Böyle yapmayan çocuklar da vardır elbet. Ancak onlar azınlıkta kalıyorlar benim 3-5 kişilik anketimde. Görmezden gelebilirim, kim tutar beni!
Başka bir soru: Küçükken bunlardan hoşlanmayan bir insanın neden büyüdüğünde en sevdiği film türü haline gelir bu tuhaf-karanlık- komedi türü filmler? İçinde bastırıp durduğu bi karanlık yön mü ortaya çıkmıştır büyüdükçe? Ne tuhaf…
Her sabah kahvaltıdan önce altı imkânsız şey bulabilen bir babası vardı küçük kızın. Tuhaflıklarla büyüdü, bu yüzden hep tuhaf kaldı, yontulmasına imkan vermedi babası. Yontulmaya ihtiyacı olmamıştı, babası vardı ya! Ama o da öldü bi gün. Ölür ya herkes…
Sonra saldırıya geçti tüm tuhaf olmayan dünya. İntikam alır gibi, tüm tuhaflıkları sebebiyle cezalandırır gibi… ceza olarak sıradan bi hayat yaşamaya zorladılar onu! Ta ki küçük yakışıklı, beyefendi bir beyaz tavşan onu çağırana kadar…
Peşinden gitti. Kaçmak zorundaydı gerçek dünyadan, çıldırma aşamasındaydı, ya onu takip edecekti ya da normal olacaktı! Babası “bütün iyi insanlar delidir” demişti. Çok sevgili babasının sözünü dinlemeliydi, evet, tavşanı takip etti.
Burada bi soru daha: Neden hep tavşan olur bu takip edilenler? Matrix’te de aynı şekilde başlıyordu Neo’nun hikayesi… Cevap yok, belki daha sonra…

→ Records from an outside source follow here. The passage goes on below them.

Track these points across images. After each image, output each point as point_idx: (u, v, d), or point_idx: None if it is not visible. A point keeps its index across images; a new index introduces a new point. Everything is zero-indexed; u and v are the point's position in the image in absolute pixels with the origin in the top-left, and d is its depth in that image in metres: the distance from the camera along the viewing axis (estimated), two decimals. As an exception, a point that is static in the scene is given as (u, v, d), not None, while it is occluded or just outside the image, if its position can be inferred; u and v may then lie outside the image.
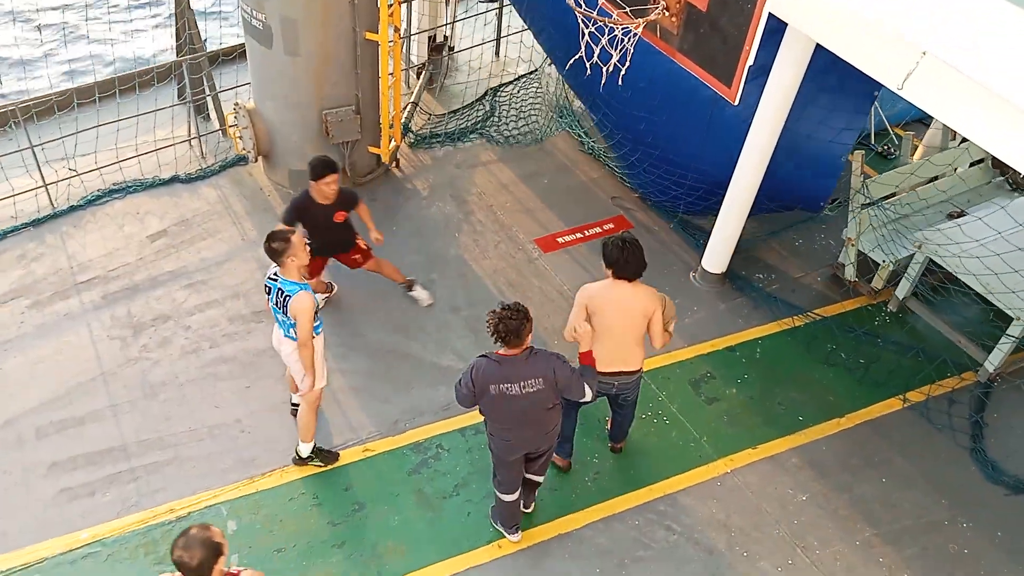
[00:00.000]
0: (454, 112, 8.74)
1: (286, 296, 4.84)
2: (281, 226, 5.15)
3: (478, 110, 8.76)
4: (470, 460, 5.65)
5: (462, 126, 8.55)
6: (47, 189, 7.23)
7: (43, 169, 7.15)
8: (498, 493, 4.99)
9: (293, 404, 5.79)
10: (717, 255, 6.95)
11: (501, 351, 4.42)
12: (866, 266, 6.96)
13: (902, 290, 6.81)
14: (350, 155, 7.42)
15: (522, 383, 4.38)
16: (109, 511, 5.20)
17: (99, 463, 5.45)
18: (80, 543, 5.03)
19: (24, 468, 5.39)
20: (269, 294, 5.02)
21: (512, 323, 4.26)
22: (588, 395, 4.52)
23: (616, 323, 4.83)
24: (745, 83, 5.15)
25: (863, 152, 6.80)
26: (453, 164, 8.16)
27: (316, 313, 4.92)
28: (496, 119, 8.66)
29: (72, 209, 7.26)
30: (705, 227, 7.29)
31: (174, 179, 7.63)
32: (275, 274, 4.93)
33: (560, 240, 7.44)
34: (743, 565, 5.21)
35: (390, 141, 7.61)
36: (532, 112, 8.74)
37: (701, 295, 7.02)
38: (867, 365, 6.51)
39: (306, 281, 4.97)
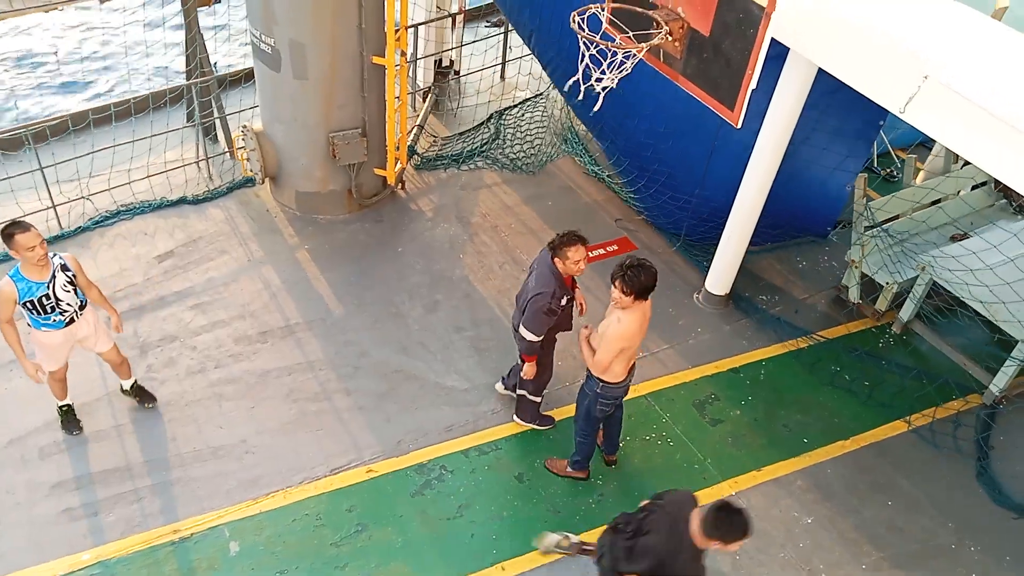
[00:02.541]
0: (459, 135, 8.82)
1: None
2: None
3: (483, 133, 8.84)
4: (473, 481, 5.64)
5: (467, 149, 8.62)
6: (55, 210, 7.30)
7: (52, 190, 7.22)
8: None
9: (134, 389, 5.88)
10: (720, 277, 6.97)
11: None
12: (870, 288, 6.97)
13: (906, 312, 6.81)
14: (356, 177, 7.49)
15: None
16: (113, 531, 5.19)
17: (103, 483, 5.45)
18: (82, 564, 5.02)
19: (27, 488, 5.39)
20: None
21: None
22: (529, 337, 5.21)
23: (639, 339, 4.95)
24: (748, 107, 5.21)
25: (866, 175, 6.84)
26: (458, 186, 8.22)
27: (37, 304, 4.99)
28: (501, 142, 8.73)
29: (81, 230, 7.32)
30: (709, 249, 7.31)
31: (182, 200, 7.70)
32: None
33: (564, 261, 7.46)
34: (748, 589, 5.18)
35: (396, 163, 7.68)
36: (537, 136, 8.82)
37: (705, 316, 7.03)
38: (872, 387, 6.49)
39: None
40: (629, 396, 6.23)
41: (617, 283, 4.66)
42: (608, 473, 5.76)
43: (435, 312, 6.85)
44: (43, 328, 5.18)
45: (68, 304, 5.14)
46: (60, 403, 5.75)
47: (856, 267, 6.93)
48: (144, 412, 5.89)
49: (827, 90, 5.70)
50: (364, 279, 7.10)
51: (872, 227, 6.84)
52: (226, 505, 5.38)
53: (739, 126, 5.27)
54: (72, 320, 5.22)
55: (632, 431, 6.03)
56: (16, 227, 4.84)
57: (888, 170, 8.65)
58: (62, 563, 5.02)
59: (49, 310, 5.08)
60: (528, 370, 5.47)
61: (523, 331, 5.24)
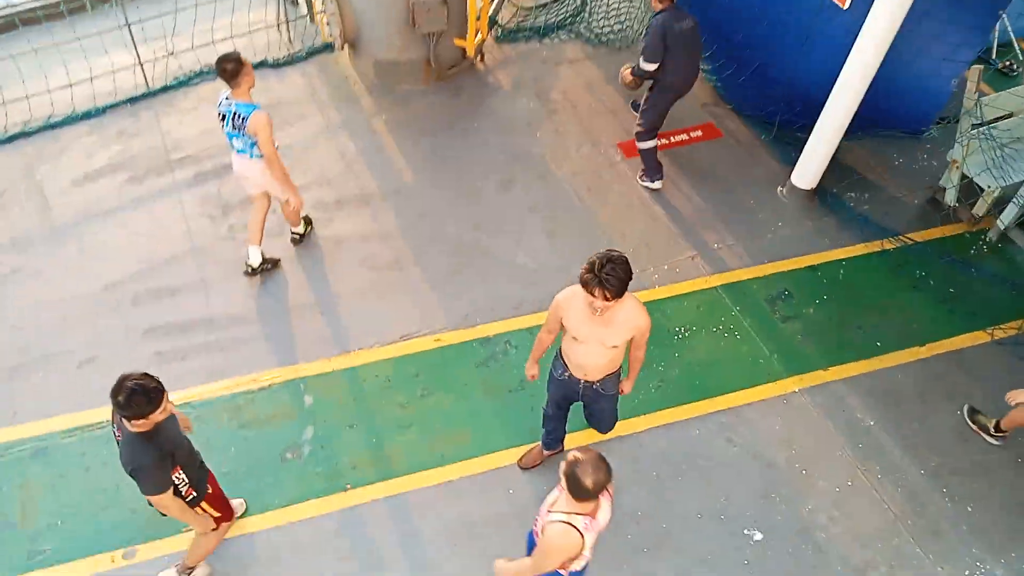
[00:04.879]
0: (543, 6, 8.44)
1: (243, 117, 5.25)
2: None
3: (569, 5, 8.44)
4: (537, 358, 5.75)
5: (551, 21, 8.28)
6: (142, 67, 7.42)
7: (139, 47, 7.31)
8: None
9: (294, 233, 6.24)
10: (808, 171, 6.66)
11: None
12: (969, 191, 6.56)
13: (1007, 218, 6.42)
14: (435, 46, 7.32)
15: None
16: (198, 376, 5.55)
17: (190, 332, 5.78)
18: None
19: (123, 331, 5.77)
20: (223, 120, 5.35)
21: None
22: None
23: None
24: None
25: (981, 68, 6.28)
26: (539, 60, 7.96)
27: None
28: (587, 15, 8.34)
29: (165, 88, 7.45)
30: (799, 141, 6.96)
31: (263, 63, 7.70)
32: (227, 98, 5.30)
33: (644, 145, 7.25)
34: (800, 482, 5.23)
35: (476, 34, 7.45)
36: (626, 10, 8.37)
37: (787, 211, 6.78)
38: (957, 294, 6.23)
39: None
40: (699, 287, 6.22)
41: (597, 291, 3.74)
42: (671, 360, 5.78)
43: (509, 190, 6.81)
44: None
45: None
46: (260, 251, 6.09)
47: (957, 167, 6.50)
48: (225, 268, 6.14)
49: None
50: (439, 152, 7.07)
51: (980, 125, 6.36)
52: (302, 361, 5.66)
53: (846, 6, 4.87)
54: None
55: (699, 322, 6.00)
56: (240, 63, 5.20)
57: (1007, 62, 7.93)
58: (153, 402, 5.41)
59: None
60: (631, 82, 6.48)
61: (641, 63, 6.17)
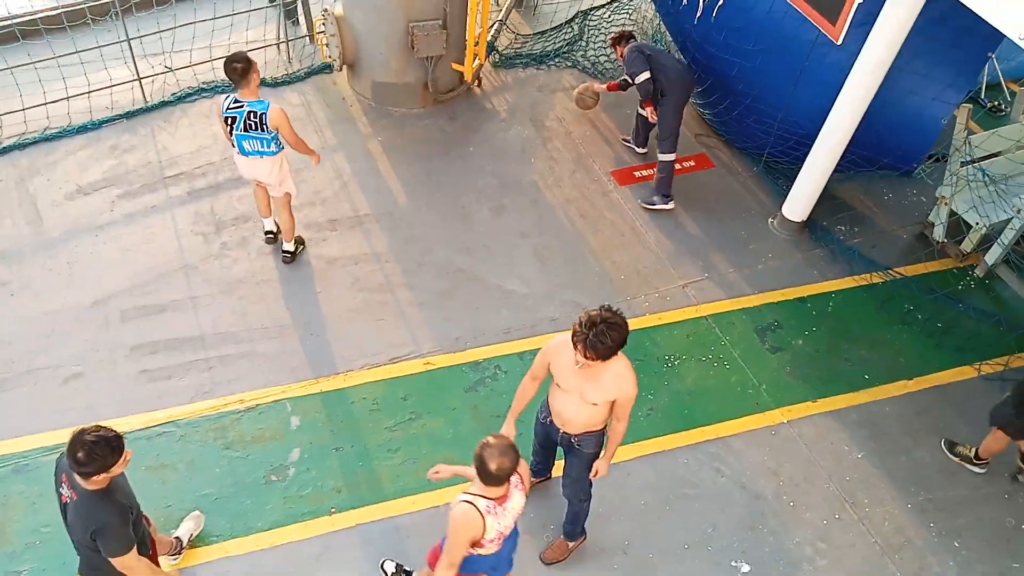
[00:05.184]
0: (541, 33, 8.54)
1: (260, 114, 5.36)
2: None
3: (566, 33, 8.55)
4: (527, 383, 5.74)
5: (548, 48, 8.37)
6: (140, 83, 7.44)
7: (138, 63, 7.33)
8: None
9: (285, 252, 6.26)
10: (799, 203, 6.73)
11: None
12: (957, 227, 6.64)
13: (992, 256, 6.49)
14: (433, 70, 7.37)
15: None
16: (184, 395, 5.51)
17: (177, 350, 5.75)
18: (156, 422, 5.36)
19: (110, 347, 5.73)
20: (234, 124, 5.42)
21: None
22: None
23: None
24: (850, 26, 4.88)
25: (970, 107, 6.39)
26: (535, 87, 8.03)
27: None
28: (584, 44, 8.44)
29: (163, 104, 7.47)
30: (790, 174, 7.04)
31: (261, 82, 7.70)
32: (236, 100, 5.36)
33: (637, 174, 7.31)
34: (788, 514, 5.22)
35: (474, 59, 7.52)
36: (622, 39, 8.47)
37: (778, 243, 6.84)
38: (945, 329, 6.28)
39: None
40: (689, 316, 6.24)
41: (580, 348, 3.69)
42: (660, 388, 5.78)
43: (501, 216, 6.84)
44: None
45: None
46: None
47: (945, 204, 6.58)
48: (216, 287, 6.12)
49: (936, 14, 5.28)
50: (433, 176, 7.10)
51: (969, 163, 6.45)
52: (290, 381, 5.63)
53: (840, 42, 4.96)
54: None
55: (688, 351, 6.01)
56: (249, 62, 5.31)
57: (995, 103, 8.07)
58: (139, 419, 5.37)
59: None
60: (650, 114, 6.71)
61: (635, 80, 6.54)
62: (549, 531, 5.02)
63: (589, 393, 4.00)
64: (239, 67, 5.23)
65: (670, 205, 6.94)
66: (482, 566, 3.78)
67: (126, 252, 6.31)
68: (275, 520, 4.95)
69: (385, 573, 4.75)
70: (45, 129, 7.14)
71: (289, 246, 6.25)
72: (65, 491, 3.64)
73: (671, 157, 6.83)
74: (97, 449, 3.36)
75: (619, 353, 3.78)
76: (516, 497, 3.63)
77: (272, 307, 6.05)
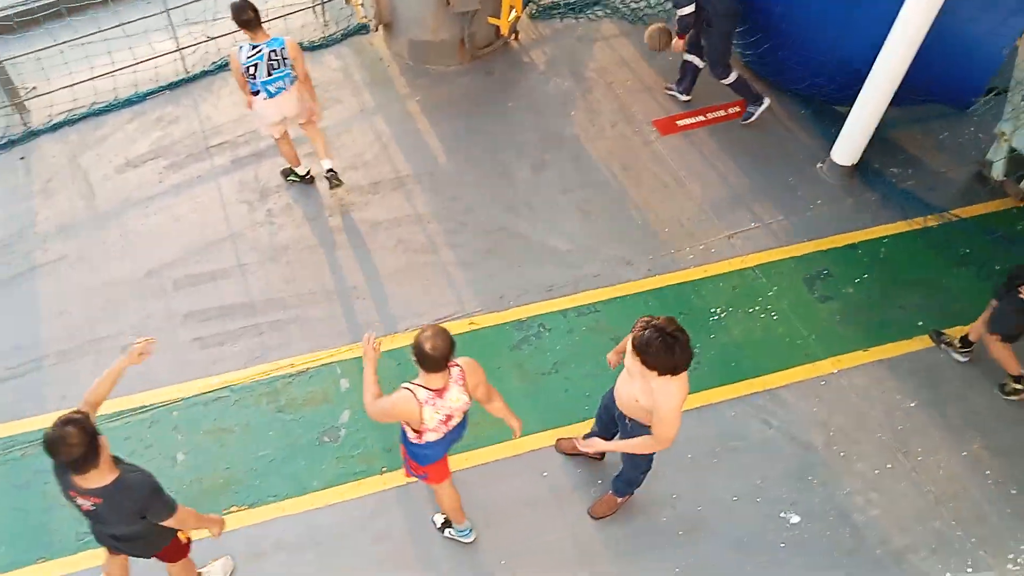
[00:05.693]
0: (579, -19, 8.33)
1: (280, 49, 5.63)
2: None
3: (604, -21, 8.31)
4: (570, 341, 5.75)
5: (586, -4, 8.16)
6: (181, 53, 7.52)
7: (179, 32, 7.40)
8: None
9: (329, 170, 6.37)
10: (849, 146, 6.49)
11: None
12: (1018, 164, 6.33)
13: (1057, 193, 6.20)
14: (469, 25, 7.27)
15: None
16: (237, 361, 5.67)
17: (229, 317, 5.91)
18: (212, 387, 5.55)
19: (165, 316, 5.92)
20: (256, 69, 5.64)
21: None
22: None
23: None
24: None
25: (1034, 36, 6.03)
26: (574, 37, 7.86)
27: None
28: (622, -11, 8.20)
29: (204, 74, 7.55)
30: (840, 115, 6.78)
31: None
32: (253, 47, 5.57)
33: (679, 123, 7.14)
34: (838, 464, 5.17)
35: (511, 12, 7.38)
36: (661, -18, 8.21)
37: (826, 188, 6.64)
38: (1003, 272, 6.01)
39: None
40: (735, 267, 6.14)
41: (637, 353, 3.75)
42: (706, 341, 5.73)
43: (542, 171, 6.78)
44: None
45: None
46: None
47: (1005, 140, 6.28)
48: (263, 253, 6.24)
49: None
50: (473, 134, 7.06)
51: (1032, 96, 6.12)
52: (338, 345, 5.74)
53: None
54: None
55: (735, 302, 5.93)
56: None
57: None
58: (195, 385, 5.56)
59: None
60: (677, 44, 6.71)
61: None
62: (597, 486, 5.07)
63: (634, 386, 4.01)
64: (252, 14, 5.48)
65: (766, 102, 6.96)
66: (418, 452, 4.08)
67: (176, 222, 6.47)
68: (329, 480, 5.11)
69: (435, 525, 4.89)
70: (92, 104, 7.30)
71: (329, 162, 6.37)
72: (82, 502, 3.50)
73: (733, 77, 6.86)
74: (72, 435, 3.23)
75: (679, 375, 3.76)
76: (454, 391, 3.82)
77: (318, 272, 6.15)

Takip etti, sonra pişman oldu mu, gerçekten uyanmak istedi mi? Şüpheliyim. Orda sonu belli olmayan o muhteşem macera varken, gittiği yerde herkes onu beklemekteyken, onu çok seven insanlar(insan mı?)/yaratıklar varken… Gerçek dünyadaki o korkunç saçmalıklara dönmek mi? Kim ister ki bunu, hadi oradan Alice, yeme bizi… kendini çimdiklemeler falan…

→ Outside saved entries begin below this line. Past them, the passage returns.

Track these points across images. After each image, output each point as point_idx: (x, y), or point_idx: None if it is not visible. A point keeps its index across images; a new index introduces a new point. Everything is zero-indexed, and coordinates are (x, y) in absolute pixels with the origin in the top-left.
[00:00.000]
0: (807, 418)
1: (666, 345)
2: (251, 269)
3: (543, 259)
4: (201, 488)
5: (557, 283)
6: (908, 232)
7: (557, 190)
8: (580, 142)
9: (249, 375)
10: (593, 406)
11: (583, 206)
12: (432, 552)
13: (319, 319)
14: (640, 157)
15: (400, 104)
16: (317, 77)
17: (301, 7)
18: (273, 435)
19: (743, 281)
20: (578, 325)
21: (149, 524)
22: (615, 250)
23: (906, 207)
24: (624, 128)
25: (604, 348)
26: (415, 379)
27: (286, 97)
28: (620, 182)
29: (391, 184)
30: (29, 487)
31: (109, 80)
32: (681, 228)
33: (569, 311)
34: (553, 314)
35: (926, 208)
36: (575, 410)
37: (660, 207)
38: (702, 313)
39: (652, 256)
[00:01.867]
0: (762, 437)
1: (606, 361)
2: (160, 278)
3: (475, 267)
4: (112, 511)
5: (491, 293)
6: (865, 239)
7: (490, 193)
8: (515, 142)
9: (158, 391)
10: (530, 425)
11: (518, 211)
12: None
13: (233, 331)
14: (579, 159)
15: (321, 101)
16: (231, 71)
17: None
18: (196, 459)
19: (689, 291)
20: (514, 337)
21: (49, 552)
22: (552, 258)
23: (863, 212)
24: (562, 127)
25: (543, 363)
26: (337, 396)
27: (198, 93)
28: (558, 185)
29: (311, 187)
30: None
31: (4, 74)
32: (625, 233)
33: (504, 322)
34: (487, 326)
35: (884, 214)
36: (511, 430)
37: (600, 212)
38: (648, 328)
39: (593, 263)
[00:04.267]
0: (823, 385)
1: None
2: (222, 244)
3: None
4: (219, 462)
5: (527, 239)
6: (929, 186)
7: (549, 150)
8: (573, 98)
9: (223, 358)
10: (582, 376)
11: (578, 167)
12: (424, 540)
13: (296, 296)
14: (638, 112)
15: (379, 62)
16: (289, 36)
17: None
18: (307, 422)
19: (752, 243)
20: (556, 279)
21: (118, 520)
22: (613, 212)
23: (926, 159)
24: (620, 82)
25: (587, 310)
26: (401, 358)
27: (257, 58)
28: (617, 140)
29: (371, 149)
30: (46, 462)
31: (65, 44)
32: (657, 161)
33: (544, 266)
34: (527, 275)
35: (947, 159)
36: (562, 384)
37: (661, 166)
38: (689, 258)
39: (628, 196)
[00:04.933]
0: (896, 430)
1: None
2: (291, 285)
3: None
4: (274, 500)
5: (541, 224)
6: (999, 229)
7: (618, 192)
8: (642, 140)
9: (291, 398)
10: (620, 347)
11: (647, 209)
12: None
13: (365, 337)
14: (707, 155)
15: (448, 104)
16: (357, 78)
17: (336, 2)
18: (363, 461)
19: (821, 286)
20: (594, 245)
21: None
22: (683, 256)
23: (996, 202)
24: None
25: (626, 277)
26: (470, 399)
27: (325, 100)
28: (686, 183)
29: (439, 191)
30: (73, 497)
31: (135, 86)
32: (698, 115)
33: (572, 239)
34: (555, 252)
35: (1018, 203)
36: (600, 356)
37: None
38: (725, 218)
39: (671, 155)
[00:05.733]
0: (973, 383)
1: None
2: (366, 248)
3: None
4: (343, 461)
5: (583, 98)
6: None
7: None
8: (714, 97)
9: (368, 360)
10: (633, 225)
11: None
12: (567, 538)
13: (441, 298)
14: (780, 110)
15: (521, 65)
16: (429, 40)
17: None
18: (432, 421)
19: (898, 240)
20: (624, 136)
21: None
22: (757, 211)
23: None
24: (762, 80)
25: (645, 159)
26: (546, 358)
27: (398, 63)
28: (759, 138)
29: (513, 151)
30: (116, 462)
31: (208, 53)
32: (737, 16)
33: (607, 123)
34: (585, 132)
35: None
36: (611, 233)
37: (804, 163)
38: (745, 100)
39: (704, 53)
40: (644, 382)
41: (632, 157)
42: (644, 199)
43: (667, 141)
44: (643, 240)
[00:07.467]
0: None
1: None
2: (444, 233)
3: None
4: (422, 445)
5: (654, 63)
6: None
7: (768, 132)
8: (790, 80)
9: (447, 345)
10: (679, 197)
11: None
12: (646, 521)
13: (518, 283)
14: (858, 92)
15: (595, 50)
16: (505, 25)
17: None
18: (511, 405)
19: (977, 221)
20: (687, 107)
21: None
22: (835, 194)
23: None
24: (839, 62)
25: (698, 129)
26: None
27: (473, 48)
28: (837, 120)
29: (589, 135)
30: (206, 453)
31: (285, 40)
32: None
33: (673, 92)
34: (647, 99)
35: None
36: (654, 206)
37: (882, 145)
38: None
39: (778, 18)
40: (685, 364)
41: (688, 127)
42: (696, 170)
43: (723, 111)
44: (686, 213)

Sonra tanıştığı karakterlerden en delileri: tabi ki Şapkacı ve tabi ki, bağışlasın beni, ismini hatırlayamadığım hani şu sürekli bi şeyler fırlatan deli tavşan. Çok sevgili Johnny Depp’le bütünleşmiş “deliliğin” bu ilk kez gördüğüm tavşanla yarışmasının manası nedir? Fırlatma eylemidir. Aniden yapılan, kabullenilmiş, uyum sağlanmış, delice hareketler! Her an kafanızın üstünden bi tabak fırlayabilir, yine de rahatsınız! Neden? Çünkü o “delidir”, akıllı değil ki, nasıl zarar versin size? Ne zarar gelebilir ki ondan?
Muhteşem!
Hey gidi Tim Burton! Yine ne harikalar yaratmışsın… Hey gidi Charles Lutwidge Dodgson, taaa 1865te yazmışsın bunu, eline diline sağlık.. Bu saçma sapan hayatta, bu kitabı yazdığında muhtemelen pek çok kişiye göre “saçma sapan” bir iş yapmıştın. Ama işte bugün seni seviyoruz, onları değil… şimdi de kimine göre saçma bi iş bu tabi. Ama umrunda olmayanlar için dünya ancak senin gibilerle güzel!